LeBron James says he should not be asked about the Los Angeles Lakers' potential trade plans. Following the team's win over the Washington Wizards on Dec. 18, James said those queries should be directed to general manager Rob Pelinka.
"Not a question for me," James said. "I have no idea. When I'm playing, I show up, prepare, go to work and get my guys ready to go win a basketball game. I play the game, I'm not in the front office, so we'll see. But I'm focused on the game and us trying to win basketball games, especially when I'm out on the floor."
"Go ask [GM] Rob [Pelinka] those questions."
Few topics have generated as many headlines and television/radio/podcast conversations as the Lakers' options for a trade. The initial discussions all focused on Russell Westbrook, but he has played well enough off the bench in recent weeks that he seems unlikely to be moved. Whether Westbrook is included or not, any move the Lakers make for a significant upgrade would have to include one or both of their widely coveted first-round picks in 2027 and 2029.
Whether the Lakers will actually move those picks has been the million dollar question. A preseason report from Marc Stein indicated James was promised that the team would use draft assets to improve the roster, while Pelinka said during media day that the Lakers would be willing to trade them, but only for the "right" trade.
To this point, however, nothing has happened. That's in large part due to the Lakers' embarrassing 2-10 start to the season, which left them at the bottom of the league standings. At that point it did not make sense to move the picks. An 11-7 mark since then reignited the trade talks, but before anything could get off the ground Anthony Davis got hurt and now will be out for a month with a foot injury.
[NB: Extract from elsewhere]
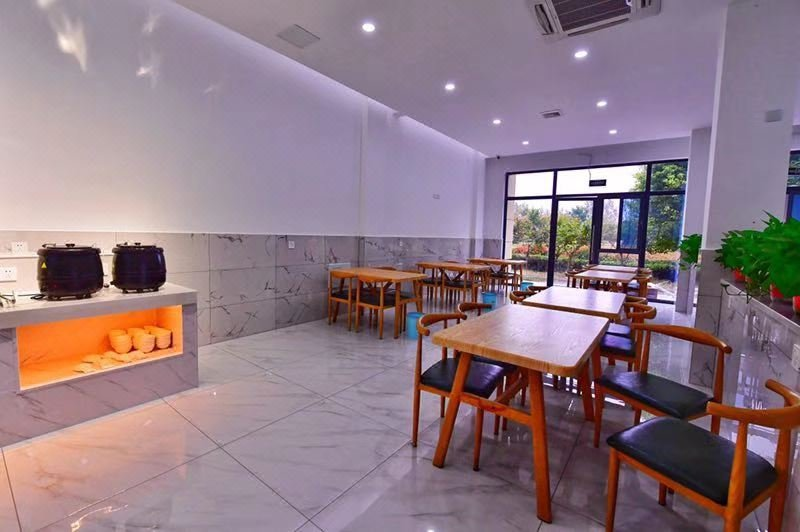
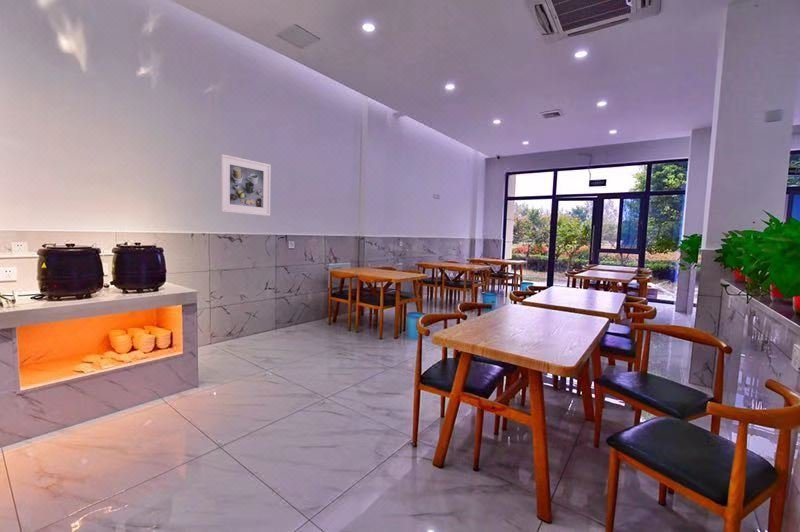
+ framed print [220,153,272,217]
Davis, who was playing some of the best basketball of his career prior to the injury, had carried the Lakers at times this season; their net rating with him on the floor is plus-2.7 points per 100 possessions, and it plummets to minus-6.6 when he is not out there. His upcoming absence and the fact that he's been more prone to injury puts the Lakers in a tough spot. It would be one thing to trade those picks and maximize the James-AD window if they could guarantee they would be healthy. But there's a real risk that they could trade the picks, have Davis get hurt again and waste both their present and future.
Though James, who'll turn 38 on Dec. 30, is saying that he doesn't want to address the dilemma, he's made it clear how he feels through other avenues. A report from Bleacher Report stated that James "does not want to waste a season of his high-level playing days." During a special episode of "The Shop," in November, James was discussing Green Bay Packers quarterback Aaron Rodgers and said, "If you have a transcendent franchise player like Aaron Rodgers ... Why wouldn't you surround that, when you got the picks, to maximize what he can do?" That statement certainly seemed to be a reference to the Lakers.
The trade deadline is not until Feb. 9, so the Lakers still have about two months if they wanted to pursue the avenue. But if they struggle in the interim without Davis and drop back down the standings in the West, it may not be worth making a deal once he gets back.